Thank you, both!

On 15/11/2024 14:05, Jacques Montier wrote:
> What if you try this :
> emerge -auvDN --getbinpkgonly --with-bdeps=y --binpkg-respect-use=y --
> keep-going world

This does indeed suggest to replace existing builds with the upstream binary ones. I traced this to --getbinpkgonly which seems to force the use of the binary packages over source builds where possible.

There are, however, minor differences between this and my earlier example with --rebuilt-binaries. Using "--getbinpkgonly" suggests a few downgrades, including to sys-kernel/gentoo-sources.

"--binpkg-respect-use=y" makes no difference as emerge(1) suggests this is the default.

On 15/11/2024 14:15, Matt Jolly wrote:
You want to match the binhost flags:

https://wiki.gentoo.org/wiki/Gentoo_Binary_Host_Quickstart#x86-64-v3_variant

That was my assumption as well. But doing so and running a rebuild of @world with --emptytree did not yield any differences in which binar y packages are used between "-march=x86-64-v3" and "-march=znver4".
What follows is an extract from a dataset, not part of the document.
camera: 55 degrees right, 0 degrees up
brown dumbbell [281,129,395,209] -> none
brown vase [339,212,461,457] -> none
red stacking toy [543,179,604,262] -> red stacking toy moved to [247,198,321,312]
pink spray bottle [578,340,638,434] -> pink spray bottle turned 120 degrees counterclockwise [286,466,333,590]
What caught my attention was a passage from the detailed guide:

"""
* The builder and client architecture and CHOST must match.
* The CFLAGS and CXXFLAGS variables used to build the binary packages must be compatible with all clients.

...

Portage can not validate if these requirements match. In case of doubt, it is the responsibility of the system administrator to guard these settings.
"""

This made me wonder if CFLAGS need to match exactly in a situation, such as mine, where -march=znver4, being newer, is compatible and anything built with has "-march=x86-64-v3" /should/ run fine.
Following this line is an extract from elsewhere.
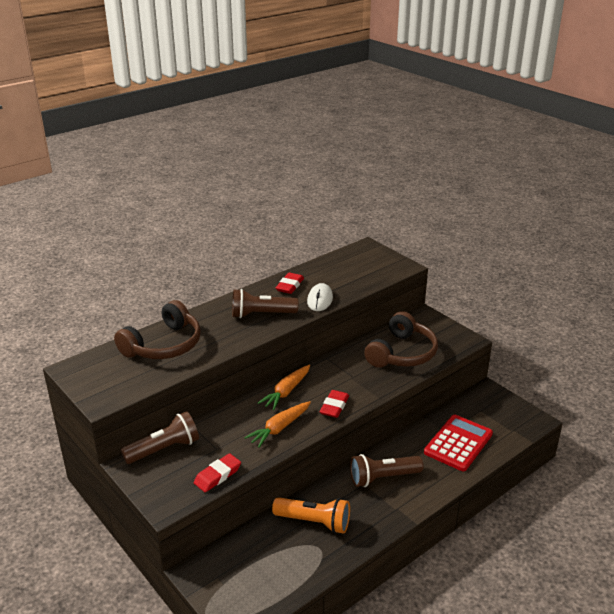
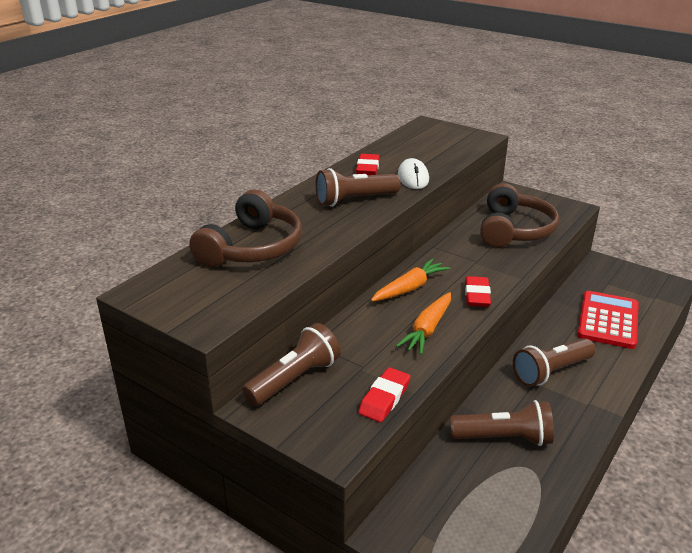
camera: 15 degrees left, 0 degrees up
orange carrot [258,364,310,410] -> orange carrot turned 150 degrees counterclockwise [371,259,450,301]
orange flashlight [272,497,350,534] -> brown flashlight [450,400,554,446]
If my understanding is correct, then the local value for CFLAGS should only affect the source builds.

> If you're currently using x86-64-v4 there's no benefit to replacing the
> existing packages. Just let them age out and be replaced over time as
> as new versions are released.

Indeed, that's my
understanding too. Combined with being the same version, I suspect this is why emerge is not suggesting to replace the existing source builds with the binary builds, but is happy to do so with the nuclear "--emptytree" approach.